(Records excerpted from a collection)
----

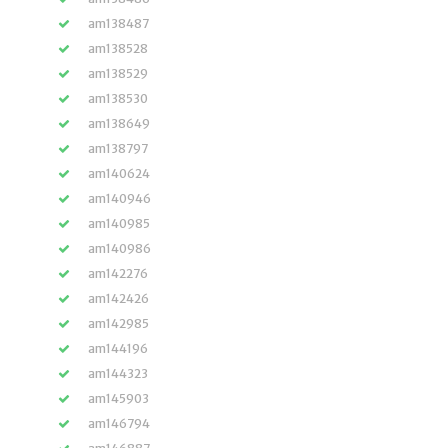
am138487
am138528
am138529
am138530
am138649
am138797
am140624
am140946
am140985
am140986
am142276
am142426
am142985
am144196
am144323
am145903
am146794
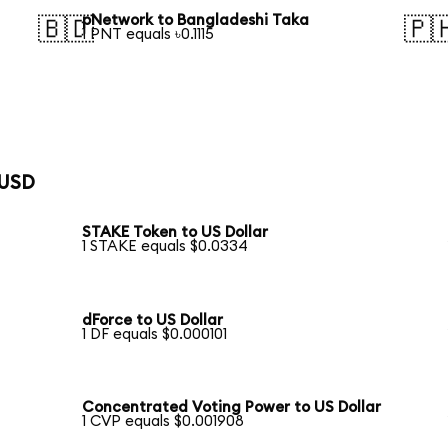
pNetwork to Bangladeshi Taka
🇧🇩
🇵
1 PNT equals ৳0.1115
 USD
STAKE Token to US Dollar
1 STAKE equals $0.0334
dForce to US Dollar
1 DF equals $0.000101
Concentrated Voting Power to US Dollar
1 CVP equals $0.001908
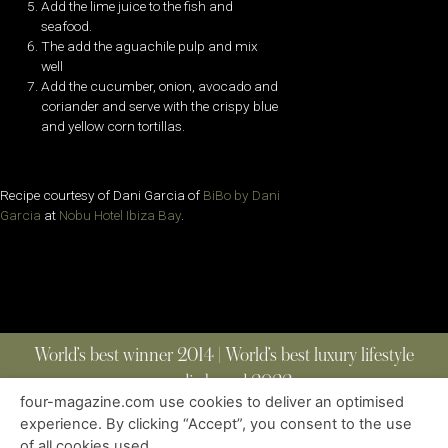
Add the lime juice to the fish and
seafood.
The add the aguachile pulp and mix
well
Add the cucumber, onion, avocado and
coriander and serve with the crispy blue
and yellow corn tortillas.
Recipe courtesy of Dani Garcia of
BiBo by Dani
Garcia
at
Nobu Hotel Ibiza Bay
.
World’s best winner 2014 | World’s best luxury lifestyle
media brand 2022
four-magazine.com use cookies to deliver an optimised
experience. By clicking “Accept”, you consent to the use
of all cookies used.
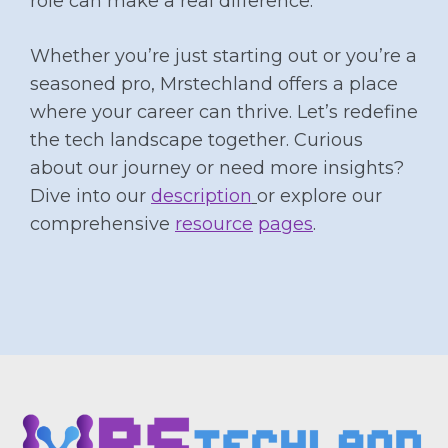
role can make a real difference.
Whether you’re just starting out or you’re a
seasoned pro, Mrstechland offers a place
where your career can thrive. Let’s redefine
the tech landscape together. Curious
about our journey or need more insights?
Dive into our
description
or explore our
comprehensive
resource
pages
.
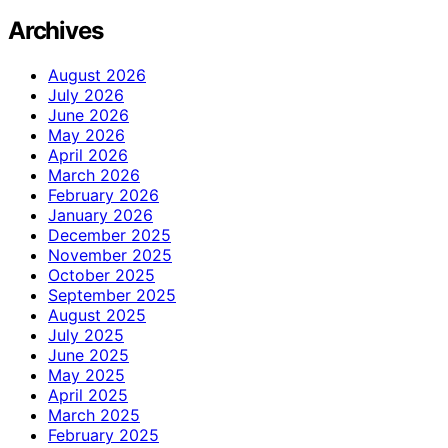
Archives
August 2026
July 2026
June 2026
May 2026
April 2026
March 2026
February 2026
January 2026
December 2025
November 2025
October 2025
September 2025
August 2025
July 2025
June 2025
May 2025
April 2025
March 2025
February 2025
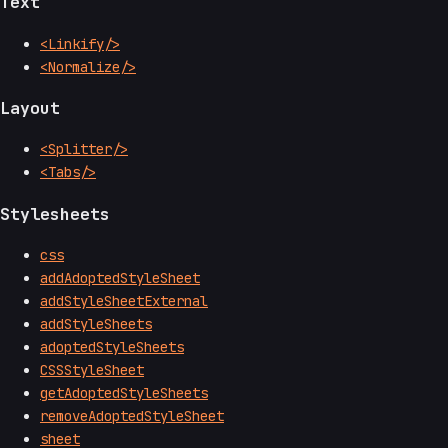
Text
<Linkify/>
<Normalize/>
Layout
<Splitter/>
<Tabs/>
Stylesheets
css
addAdoptedStyleSheet
addStyleSheetExternal
addStyleSheets
adoptedStyleSheets
CSSStyleSheet
getAdoptedStyleSheets
removeAdoptedStyleSheet
sheet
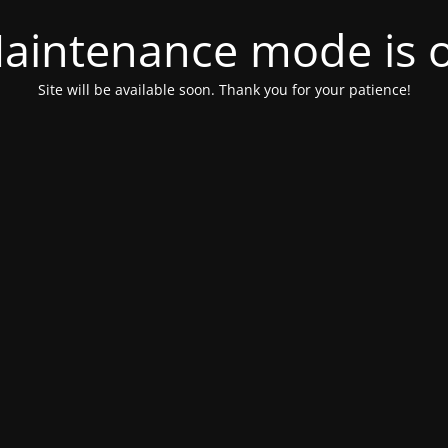
aintenance mode is 
Site will be available soon. Thank you for your patience!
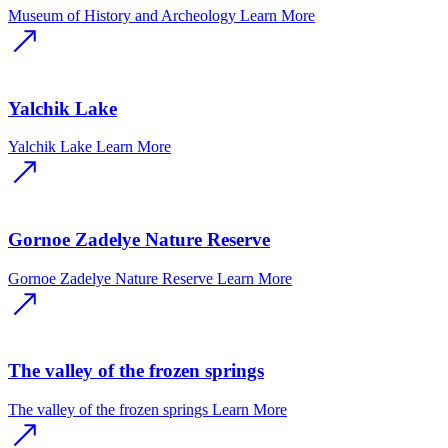
Museum of History and Archeology
Learn More
Yalchik Lake
Yalchik Lake
Learn More
Gornoe Zadelye Nature Reserve
Gornoe Zadelye Nature Reserve
Learn More
The valley of the frozen springs
The valley of the frozen springs
Learn More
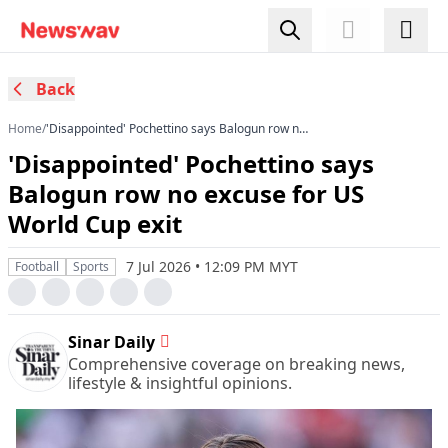
Back
Home
/
'Disappointed' Pochettino says Balogun row no
excuse for US World Cup exit
'Disappointed' Pochettino says
Balogun row no excuse for US
World Cup exit
7 Jul 2026 • 12:09 PM MYT
Football
Sports
Sinar Daily
Comprehensive coverage on breaking news,
lifestyle & insightful opinions.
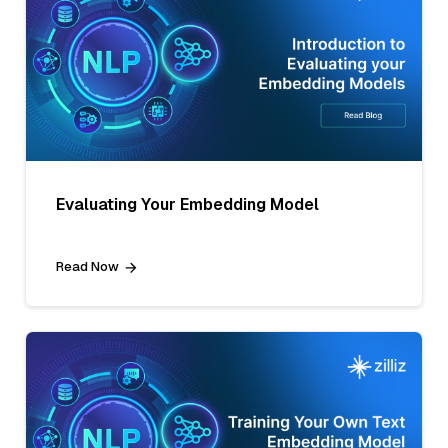
Evaluating Your Embedding Model
Read Now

----

Starting at the beginning of the rows and ending with the line that contains "1 CVP equals $0.001908", including that line, arrange the lines as a JSON list of strings with one string per line, omitting blank lines and leaving the pictures out.

▶ WRITTEN REPLY
[
  "am138487",
  "am138528",
  "am138529",
  "am138530",
  "am138649",
  "am138797",
  "am140624",
  "am140946",
  "am140985",
  "am140986",
  "am142276",
  "am142426",
  "am142985",
  "am144196",
  "am144323",
  "am145903",
  "am146794",
  "pNetwork to Bangladeshi Taka",
  "🇧🇩",
  "🇵",
  "1 PNT equals ৳0.1115",
  " USD",
  "STAKE Token to US Dollar",
  "1 STAKE equals $0.0334",
  "dForce to US Dollar",
  "1 DF equals $0.000101",
  "Concentrated Voting Power to US Dollar",
  "1 CVP equals $0.001908"
]